Monday, December 14, 2009

Speaking Of "Christmas Lies"

John Loftus has linked to a highly misleading article about Christmas from a Jewish web site. The author, Lawrence Kelemen, writes:

Nicholas was among the most senior bishops who convened the Council of Nicaea in 325 CE and created the New Testament. The text they produced portrayed Jews as “the children of the devil” who sentenced Jesus to death....

Christmas celebrates the birth of the Christian god who came to rescue mankind from the “curse of the Torah.” It is a 24-hour declaration that Judaism is no longer valid.

Christmas is a lie. There is no Christian church with a tradition that Jesus was really born on December 25th....

Many who are excitedly preparing for their Christmas celebrations would prefer not knowing about the holiday’s real significance. If they do know the history, they often object that their celebration has nothing to do with the holiday’s monstrous history and meaning. “We are just having fun.”

Imagine that between 1933-45, the Nazi regime celebrated Adolf Hitler’s birthday – April 20 – as a holiday. Imagine that they named the day, “Hitlerday,” and observed the day with feasting, drunkenness, gift-giving, and various pagan practices. Imagine that on that day, Jews were historically subject to perverse tortures and abuse, and that this continued for centuries.

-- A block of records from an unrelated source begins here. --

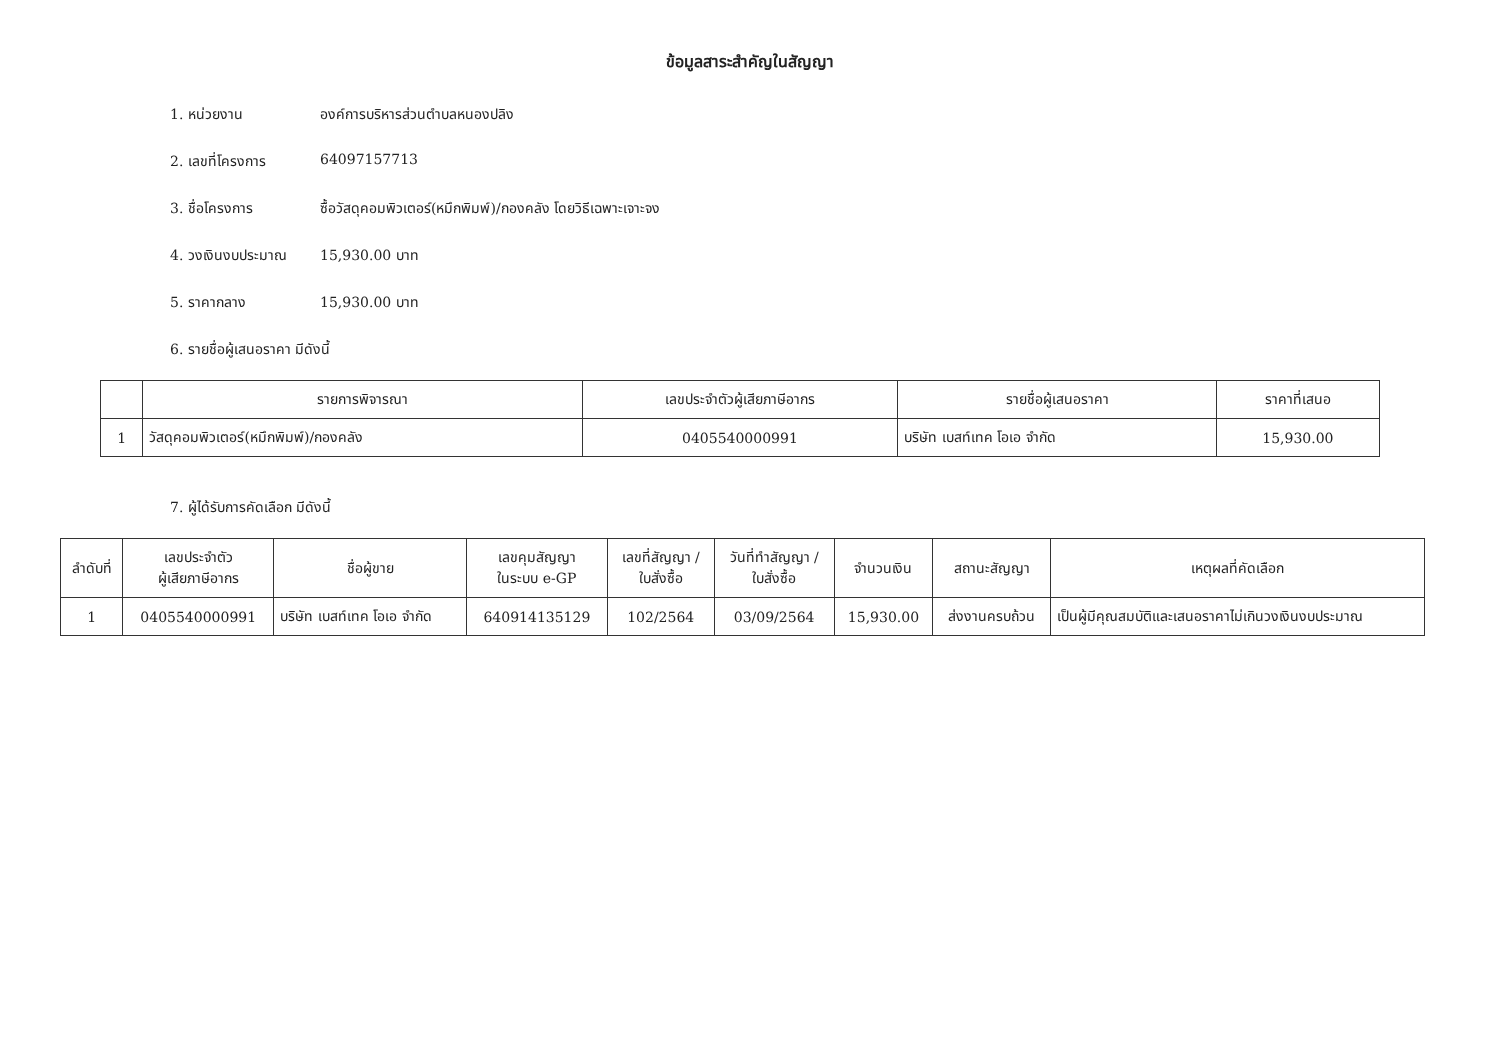ข้อมูลสาระสำคัญในสัญญา
1. หน่วยงาน องค์การบริหารส่วนตำบลหนองปลิง
2. เลขที่โครงการ 64097157713
3. ชื่อโครงการ ซื้อวัสดุคอมพิวเตอร์(หมึกพิมพ์)/กองคลัง โดยวิธีเฉพาะเจาะจง
4. วงเงินงบประมาณ 15,930.00 บาท
5. ราคากลาง 15,930.00 บาท
6. รายชื่อผู้เสนอราคา มีดังนี้
| | รายการพิจารณา | เลขประจำตัวผู้เสียภาษีอากร | รายชื่อผู้เสนอราคา | ราคาที่เสนอ |
| --- | --- | --- | --- | --- |
| 1 | วัสดุคอมพิวเตอร์(หมึกพิมพ์)/กองคลัง | 0405540000991 | บริษัท เบสท์เทค โอเอ จำกัด | 15,930.00 |
7. ผู้ได้รับการคัดเลือก มีดังนี้
| ลำดับที่ | เลขประจำตัว ผู้เสียภาษีอากร | ชื่อผู้ขาย | เลขคุมสัญญา ในระบบ e-GP | เลขที่สัญญา / ใบสั่งซื้อ | วันที่ทำสัญญา / ใบสั่งซื้อ | จำนวนเงิน | สถานะสัญญา | เหตุผลที่คัดเลือก |
| --- | --- | --- | --- | --- | --- | --- | --- | --- |
| 1 | 0405540000991 | บริษัท เบสท์เทค โอเอ จำกัด | 640914135129 | 102/2564 | 03/09/2564 | 15,930.00 | ส่งงานครบถ้วน | เป็นผู้มีคุณสมบัติและเสนอราคาไม่เกินวงเงินงบประมาณ |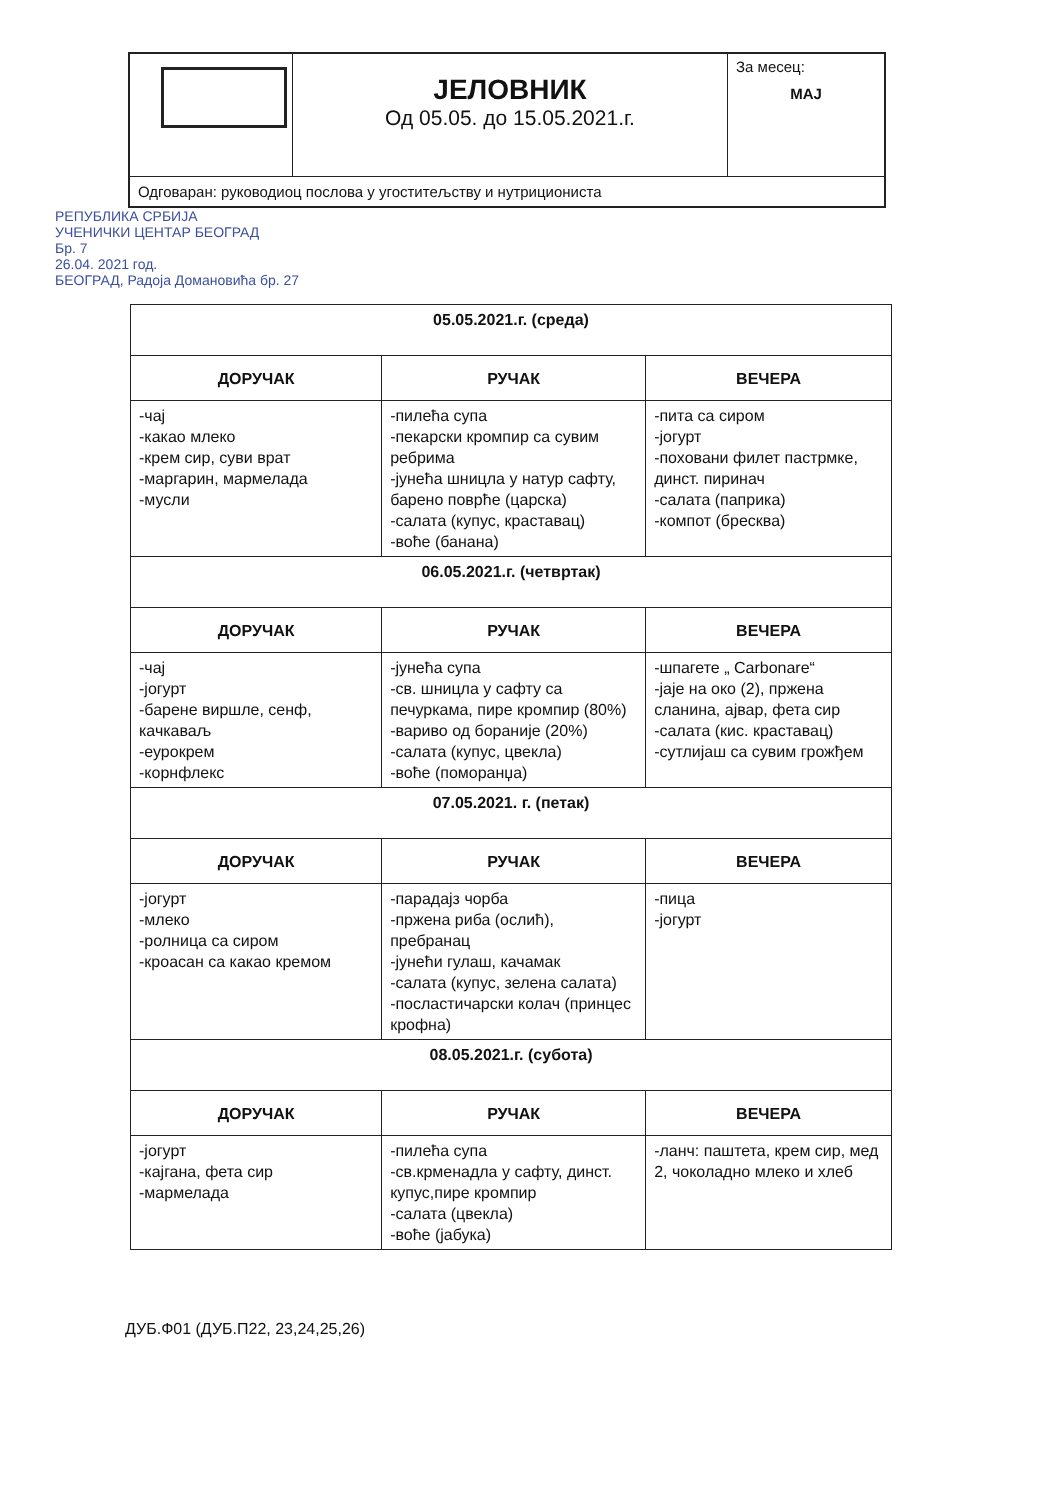| | ЈЕЛОВНИК Од 05.05. до 15.05.2021.г. | За месец: МАЈ |
| Одговаран: руководиоц послова у угоститељству и нутрициониста | | |
РЕПУБЛИКА СРБИЈА
УЧЕНИЧКИ ЦЕНТАР БЕОГРАД
Бр. 7
26.04. 2021 год.
БЕОГРАД, Радоја Домановића бр. 27
| 05.05.2021.г. (среда) | | |
| ДОРУЧАК | РУЧАК | ВЕЧЕРА |
| -чај -какао млеко -крем сир, суви врат -маргарин, мармелада -мусли | -пилећа супа -пекарски кромпир са сувим ребрима -јунећа шницла у натур сафту, барено поврће (царска) -салата (купус, краставац) -воће (банана) | -пита са сиром -јогурт -поховани филет пастрмке, динст. пиринач -салата (паприка) -компот (бресква) |
| 06.05.2021.г. (четвртак) | | |
| ДОРУЧАК | РУЧАК | ВЕЧЕРА |
| -чај -јогурт -барене виршле, сенф, качкаваљ -еурокрем -корнфлекс | -јунећа супа -св. шницла у сафту са печуркама, пире кромпир (80%) -вариво од бораније (20%) -салата (купус, цвекла) -воће (поморанџа) | -шпагете „ Carbonare“ -јаје на око (2), пржена сланина, ајвар, фета сир -салата (кис. краставац) -сутлијаш са сувим грожђем |
| 07.05.2021. г. (петак) | | |
| ДОРУЧАК | РУЧАК | ВЕЧЕРА |
| -јогурт -млеко -ролница са сиром -кроасан са какао кремом | -парадајз чорба -пржена риба (ослић), пребранац -јунећи гулаш, качамак -салата (купус, зелена салата) -посластичарски колач (принцес крофна) | -пица -јогурт |
| 08.05.2021.г. (субота) | | |
| ДОРУЧАК | РУЧАК | ВЕЧЕРА |
| -јогурт -кајгана, фета сир -мармелада | -пилећа супа -св.крменадла у сафту, динст. купус,пире кромпир -салата (цвекла) -воће (јабука) | -ланч: паштета, крем сир, мед 2, чоколадно млеко и хлеб |
ДУБ.Ф01 (ДУБ.П22, 23,24,25,26)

The article covers many periods of history, and I don't know much about some of the subjects discussed. But where the article touches on subjects I'm more familiar with, I can tell that much of what it claims is false or misleading. The Council of Nicaea didn't rule on the canon. John 8:44 only refers to some Jews, not Jews in general, so the implication that it's anti-Jewish in some wrong sense is dubious. The New Testament's references to the Jewish law as a "curse" aren't meant to condemn the law in its entirety or its original intent, but rather are meant to highlight how the law condemns us as sinners. Despite what Kelemen tells us, there are early Christian traditions involving Jesus' birth on December 25. The article says nothing about Julius Africanus, early Christian belief that Jesus was both conceived and crucified on March 25 (making December 25 the birthdate), etc. Kelemen repeatedly refers to the raping, murdering, etc. of Jews in association with Christmas, but the origins of the holiday and the vast majority of its celebrations are far removed from such behavior. The sort of reasoning he applies to Christmas could also be applied to the pagan associations of our system of government, our language, our economic system, etc., including many such things that Jewish people utilize.

The article is really bad. Why does John Loftus link to it in such an unqualified way?

1 comment:

  1. The article is really bad. Why does John Loftus link to it in such an unqualified way?

    Dunno...but I do know that every time I walk into B&N...I'll make a quick jaunt to the philosophy section to find John's most recent book sitting on the shelf. The same book has been sitting there for about a year now. It looks so lonely..."won't somebody take me home?"

    Maybe this Christmas lil Loftus...maybe this Christmas.